Records drawn from a dataset

******************************

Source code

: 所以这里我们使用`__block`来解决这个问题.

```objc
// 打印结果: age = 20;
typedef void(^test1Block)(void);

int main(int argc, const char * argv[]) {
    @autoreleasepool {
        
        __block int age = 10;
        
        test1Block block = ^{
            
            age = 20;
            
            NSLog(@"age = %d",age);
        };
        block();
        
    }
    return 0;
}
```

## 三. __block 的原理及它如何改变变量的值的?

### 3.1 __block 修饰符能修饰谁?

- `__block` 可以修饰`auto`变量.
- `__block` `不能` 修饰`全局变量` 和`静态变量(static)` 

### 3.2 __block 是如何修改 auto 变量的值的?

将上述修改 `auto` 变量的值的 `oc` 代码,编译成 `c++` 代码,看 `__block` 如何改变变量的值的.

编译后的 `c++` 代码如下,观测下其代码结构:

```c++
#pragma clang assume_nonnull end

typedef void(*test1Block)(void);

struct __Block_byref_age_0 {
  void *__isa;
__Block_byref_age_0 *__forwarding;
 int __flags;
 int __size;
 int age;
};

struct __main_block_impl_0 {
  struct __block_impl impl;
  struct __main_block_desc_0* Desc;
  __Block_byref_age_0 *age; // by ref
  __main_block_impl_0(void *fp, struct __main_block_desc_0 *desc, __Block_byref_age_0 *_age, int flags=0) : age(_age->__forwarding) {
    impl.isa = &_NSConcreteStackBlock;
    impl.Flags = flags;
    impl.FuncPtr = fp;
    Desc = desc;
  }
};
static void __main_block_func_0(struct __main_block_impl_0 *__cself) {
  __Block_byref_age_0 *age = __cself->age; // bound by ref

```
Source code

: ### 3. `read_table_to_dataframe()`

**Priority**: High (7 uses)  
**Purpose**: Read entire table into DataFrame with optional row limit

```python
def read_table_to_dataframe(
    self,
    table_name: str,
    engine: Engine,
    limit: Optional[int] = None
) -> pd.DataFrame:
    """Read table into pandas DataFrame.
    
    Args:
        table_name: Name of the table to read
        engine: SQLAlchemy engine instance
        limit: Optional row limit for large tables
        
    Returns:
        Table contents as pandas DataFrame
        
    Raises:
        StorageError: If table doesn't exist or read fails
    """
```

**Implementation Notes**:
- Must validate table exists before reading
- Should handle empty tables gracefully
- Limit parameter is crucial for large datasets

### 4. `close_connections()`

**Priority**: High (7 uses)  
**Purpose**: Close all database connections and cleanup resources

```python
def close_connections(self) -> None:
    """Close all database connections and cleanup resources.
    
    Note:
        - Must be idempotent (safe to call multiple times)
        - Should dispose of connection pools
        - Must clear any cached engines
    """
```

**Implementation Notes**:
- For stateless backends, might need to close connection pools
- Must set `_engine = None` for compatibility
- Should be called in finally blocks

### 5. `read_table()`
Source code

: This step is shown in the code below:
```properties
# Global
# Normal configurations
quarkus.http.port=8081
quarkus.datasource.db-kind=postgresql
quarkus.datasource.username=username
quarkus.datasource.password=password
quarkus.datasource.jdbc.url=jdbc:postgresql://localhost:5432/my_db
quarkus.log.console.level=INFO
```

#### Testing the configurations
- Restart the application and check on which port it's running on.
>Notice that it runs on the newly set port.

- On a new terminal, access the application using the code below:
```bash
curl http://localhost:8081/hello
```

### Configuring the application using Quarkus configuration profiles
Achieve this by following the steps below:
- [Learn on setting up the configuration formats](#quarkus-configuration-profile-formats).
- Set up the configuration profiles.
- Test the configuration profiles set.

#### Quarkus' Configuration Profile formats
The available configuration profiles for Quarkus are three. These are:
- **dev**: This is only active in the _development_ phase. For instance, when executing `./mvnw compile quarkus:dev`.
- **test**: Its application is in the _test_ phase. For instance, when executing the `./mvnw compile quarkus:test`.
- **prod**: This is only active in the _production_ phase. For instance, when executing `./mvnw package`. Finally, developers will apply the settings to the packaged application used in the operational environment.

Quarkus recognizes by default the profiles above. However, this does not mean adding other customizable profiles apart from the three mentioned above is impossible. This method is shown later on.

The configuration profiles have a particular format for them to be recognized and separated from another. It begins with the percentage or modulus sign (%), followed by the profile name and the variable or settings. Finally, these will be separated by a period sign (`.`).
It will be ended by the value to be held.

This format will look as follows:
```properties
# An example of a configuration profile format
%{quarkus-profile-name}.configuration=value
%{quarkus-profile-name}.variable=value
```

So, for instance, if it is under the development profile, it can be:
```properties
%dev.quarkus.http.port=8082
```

******************************

◆ The problem ◆
Which lines of the data above contain "settings"? Copy each one.

◆ Exercise response ◆
- **prod**: This is only active in the _production_ phase. For instance, when executing `./mvnw package`. Finally, developers will apply the settings to the packaged application used in the operational environment.
The configuration profiles have a particular format for them to be recognized and separated from another. It begins with the percentage or modulus sign (%), followed by the profile name and the variable or settings. Finally, these will be separated by a period sign (`.`).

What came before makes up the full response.